ラフィーナもそうですが、仲良くしてる両親とか、普段厳しい校長。そして更にはお兄ちゃんという風に全体が「やさしい世界」に包まれてるのが感動的。現実とは違うんですが、音楽だけはそういう世界に連れて行ってくれる。

その家庭環境も結構リアルで、母が職場の上司と浮気して最終的に両親は別居という結末を迎えます。そこに至るまでことあるごとに口論してるんですが、子供たち3人が「また始まった」とばかりに部屋のドアを閉じるシーンがとても切なくて。両親それぞれにも人生があるとわかっていても、もうちょっと考えてあげてよって気持ちになります。そしてお兄ちゃんね。ラフィーナのことについても的確な助言をくれて、年がちょっと離れてるのもありますがコナーにとって導いてくれる存在で、最初からずーっとカッコ良かった。でも同時にそういう役割をせざるを得なかった辛さも垣間見れて、特に「俺が荒れた場所を分入って進んだおかげで、妹弟は安全な道を歩けてるんだぞ」って爆発してしまうところが泣けました。さっき青春すぎて眩しい的なことを書きましたが、もしかしたらそういう日々はなかったのかも。そして荒れていった。最後の最後にはまた最高の兄貴っで見送ってくれますのでご安心を。

もう一つの大事な要素、恋愛においても素晴らしくて。本当にPVに来てくれた!と浮き足立ってたら彼氏がいることが発覚するし、距離は縮まってるもののなかなか恋人って感じにもなれない。そこに持ってきて、夢のための別れ。約束の場所に来なくて心配してたら、何も言わず去った後というのは辛い。ラフィーナの同居人に「あんたが勝つ方に賭けてたのに」って言われるシーンは悔しさとか情けなさとかですごく共感しましたよ。
でもその後ちゃんと再会できたのは良かったし(予告動画でちょっと出しすぎな感もありますが)、彼女を勇気づけるのもまた「曲」だったというのがエモい。ノリノリの曲が期待されるイベントであえてのバラード。
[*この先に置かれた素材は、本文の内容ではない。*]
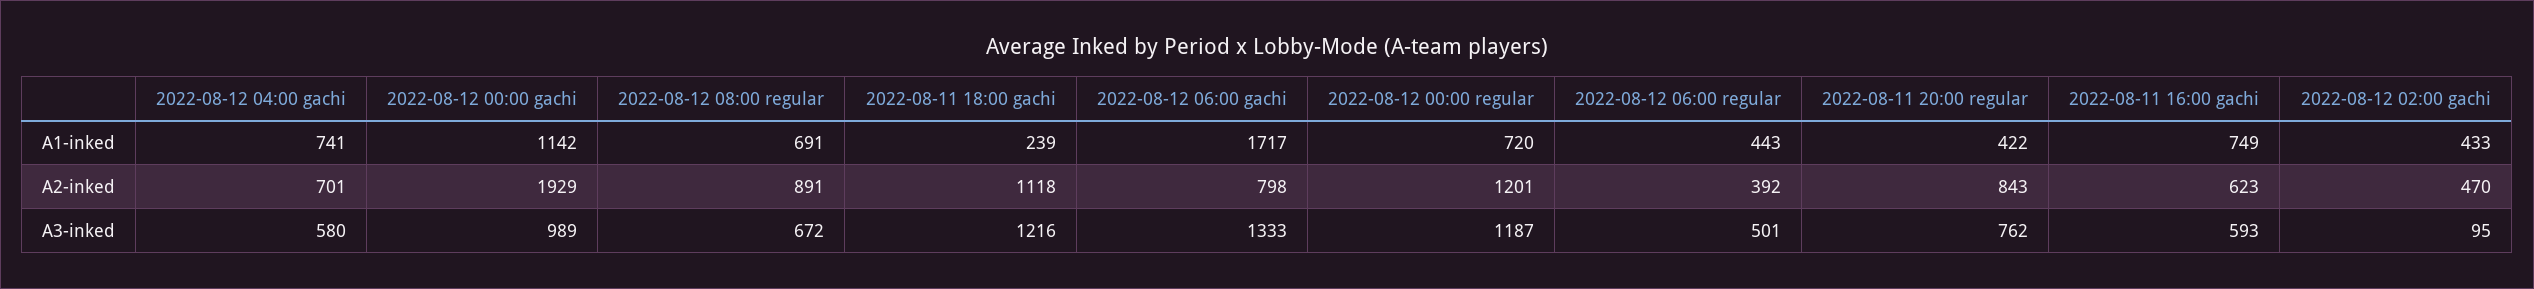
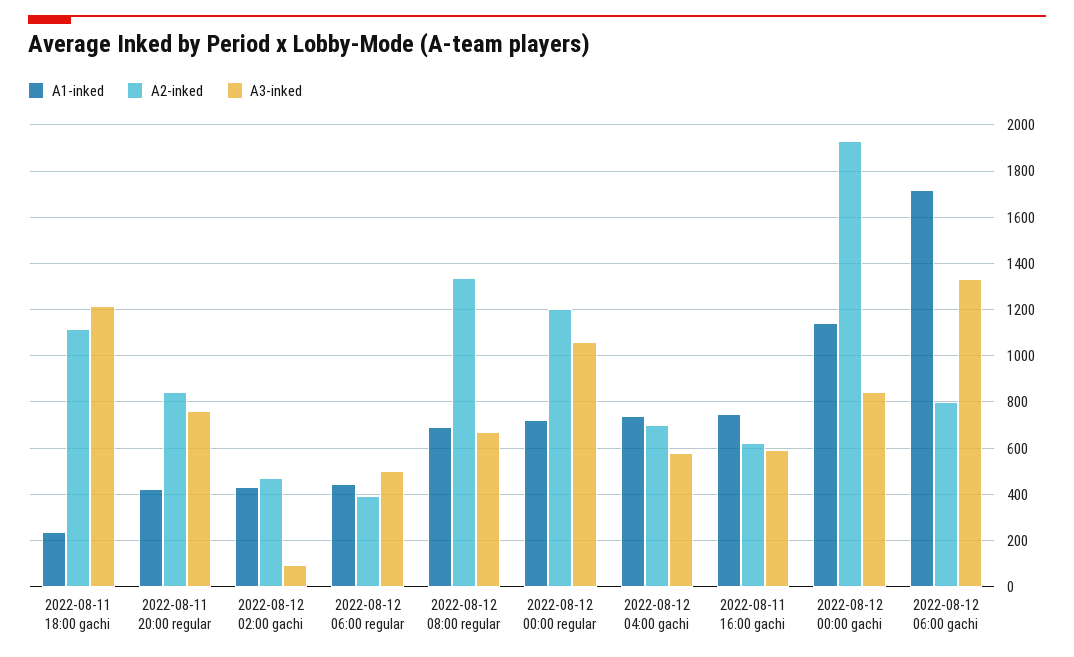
  {
    "A1-inked": {
      "2022-08-12 04:00 gachi": 741,
      "2022-08-12 00:00 gachi": 1142,
      "2022-08-12 08:00 regular": 691,
      "2022-08-11 18:00 gachi": 239,
      "2022-08-12 06:00 gachi": 1717,
      "2022-08-12 00:00 regular": 720,
      "2022-08-12 06:00 regular": 443,
      "2022-08-11 20:00 regular": 422,
      "2022-08-11 16:00 gachi": 749,
      "2022-08-12 02:00 gachi": 433
    },
    "A2-inked": {
      "2022-08-12 04:00 gachi": 701,
      "2022-08-12 00:00 gachi": 1929,
-     "2022-08-12 08:00 regular": 891,
+     "2022-08-12 08:00 regular": 1350,
      "2022-08-11 18:00 gachi": 1118,
      "2022-08-12 06:00 gachi": 798,
      "2022-08-12 00:00 regular": 1201,
      "2022-08-12 06:00 regular": 392,
      "2022-08-11 20:00 regular": 843,
      "2022-08-11 16:00 gachi": 623,
      "2022-08-12 02:00 gachi": 470
    },
    "A3-inked": {
      "2022-08-12 04:00 gachi": 580,
-     "2022-08-12 00:00 gachi": 989,
+     "2022-08-12 00:00 gachi": 850,
      "2022-08-12 08:00 regular": 672,
      "2022-08-11 18:00 gachi": 1216,
      "2022-08-12 06:00 gachi": 1333,
-     "2022-08-12 00:00 regular": 1187,
+     "2022-08-12 00:00 regular": 1050,
      "2022-08-12 06:00 regular": 501,
      "2022-08-11 20:00 regular": 762,
      "2022-08-11 16:00 gachi": 593,
      "2022-08-12 02:00 gachi": 95
    }
  }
これも歌詞がよかったな。

ONCEとか泣けるけどハッピーエンドとも少し違うんですが、今回はね、ちゃんと二人の恋は……。あの彼らの人生はまだ始まったはかりなんだ!ってすごい元気が出る流れはマジでよかったし、冒頭で触れた通りアダムが携わった主題歌の「Go Now」はそんな状況にぴったりで、めちゃくちゃ爽やかな気持ちで見終わることができました。どんな人にも自信をもって進められるラスト。

いい音楽がたくさん聴けるし、ピュアな青春ラブストーリーとしても堪能できてお気にりいになること間違いなし。
Netflixにて吹き替え版で視聴。